What happened

Shares of PacWest Bancorp (PACW) traded more than 7% higher as of 11:12 a.m. ET today after the bank announced late Friday night that it would nearly eliminate its dividend. Shares had been up almost 40% in premarket trading.

So what

On Friday night, PacWest announced that it would slash its quarterly dividend from $0.25 to $0.01 per common share.

PacWest President and CEO Paul Taylor said in a statement:

Given current economic uncertainty, recent volatility in the banking sector, and potential changes in regulatory capital requirements, we view reducing the dividend as a prudent step to accelerate our plans to build capital to CET1 (common equity tier 1) of 10%-plus. Our business remains fundamentally sound, and we will continue with our strategy to focus on our relationship-based community banking model.

Since the banking crisis began, PacWest has been one of the hardest-hit bank stocks, as investors were concerned about its exposure to the tech and venture capital sector, the amount of uninsured deposits it previously had, and unrealized bond losses still sitting on the bank's balance sheet.

Now what

Looking at PacWest's capital ratios, they are a little bit low, especially the tangible common equity ratio. Considering potential regulatory changes and the remaining unrealized losses, the bank does need to boost capital.

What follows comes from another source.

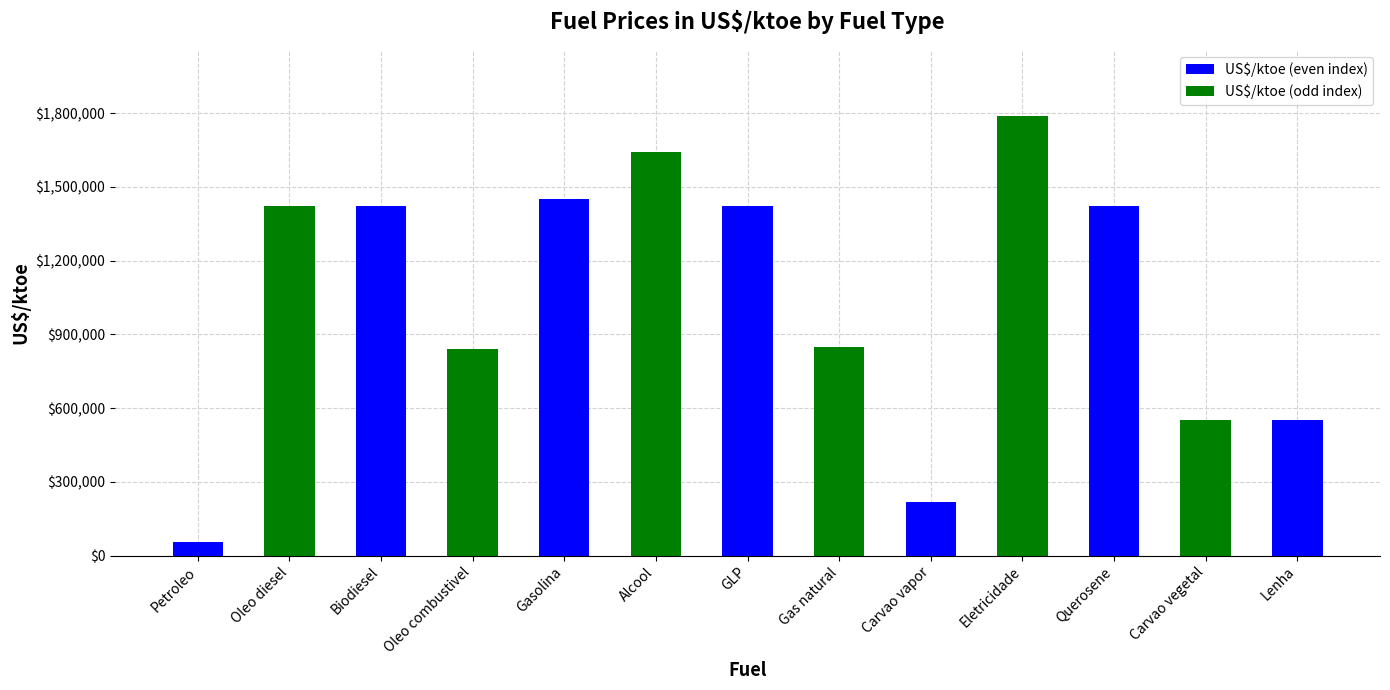

The chart shows a value of 1788903.9 at Eletricidade. True or false?

True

If PacWest can do so with things like a dividend cut and the sale of certain assets, that's probably a better route than raising capital while the stock trades at very depressed levels, although a capital raise still could happen.

Ultimately, if PacWest can increase capital levels at the bank and deposits remain stable, it should be able to survive and eventually rebound from these levels. But it's definitely going to be one of, if not the most, volatile names in the banking sector, so investors need to have a high risk tolerance if they are going to invest, understanding that the outcome is far from certain.